Я пропускаю. Кадзи подался немного вперед — и в прямом смысле, и в направлении к настоящему оперативнику.
— Тогда почему вы ответили, что не могли навредить ей?
— Потому что я так чувствую, разве не ясно?!
Злость. Это всего-навсего последние жуткие дни идут из него. Горлом.
— Вы не читали «Специальные процедуры…», а значит…
— Там описано, как гноящееся небо падает на голову? Описано синее марево? — спросил вдруг угасший Икари-кун.
«Синее марево»? Кадзи молчал, ожидая продолжения.
— Или, например, почему я иду по воздуху, а мир вокруг застывает?!
— Это описано. Так выглядит стазирование пространства микрокосма.
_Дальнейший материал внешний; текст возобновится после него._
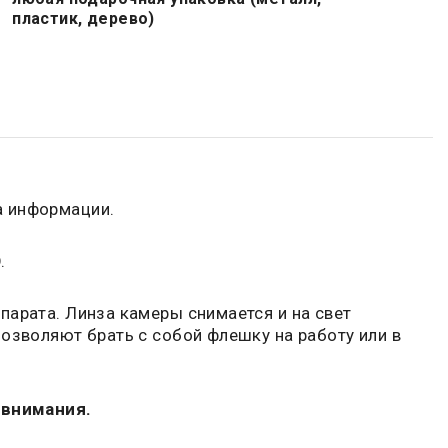
пластик, дерево)
а информации.
.
парата. Линза камеры снимается и на свет
озволяют брать с собой флешку на работу или в
 внимания.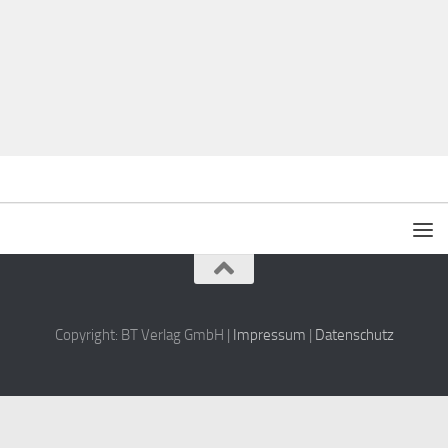
Copyright: BT Verlag GmbH |
Impressum
|
Datenschutz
Он обернулся и увидел — меня.
— Аянами… Кто вас спрашивал?!
Досада. Боль. Разочарование.
Это… Это его чувства? Или мои? Я видела, как подрагивают очертания Икари-куна: он балансировал на нашей страшной грани, и я сама, кажется, тоже, потому что Кадзи переводил взгляд с Икари на меня, с меня на Икари, и его кисть сдвинулась — на сантиметр, не больше, — к большому карману на животе, из которого пахло термохимической смертью.
Просто большой пистолет с особыми патронами.
Просто-просто.
В каморке терпко пахло красным цветом, а потом все пропало.
— Убирайтесь, — сказал инспектор улыбаясь. — Оба.
— В смысле? — как-то тускло переспросил Икари-кун.
— В прямом.
Кадзи потер переносицу — средним и указательным пальцами, и секунды шуршали между его движениями. Неприятный взгляд, поняла я. Редзи Кадзи держал в поле зрения сразу нас обоих — цепко, уверенно, с привкусом металла, от которого меня сейчас стошнит.
— Аянами, проследите, чтобы Икари-сан уяснил себе рабочую терминологию проводника. Я не хочу вести допрос на языке ваших тарабарских метафор.
Который раз слова директора Икари возвращаются ко мне? Пожалуй, я не хочу на самом деле это знать. Я просто подготовлю замену. И буду поменьше об этом думать.
За дверью Икари-кун сел на пол. Взял и сел. Все нормально, если подумать.
В коридоре подсобного крыла было пусто, а прямо напротив каморки садовника по стене шла трещина. Она не намного младше, чем само здание лицея, и уж точно старше, чем я. Я стояла, смотрела в бездну змеистого раскола — простой прорехи в простой штукатурке, — и честно пыталась понять, как же мне поступить.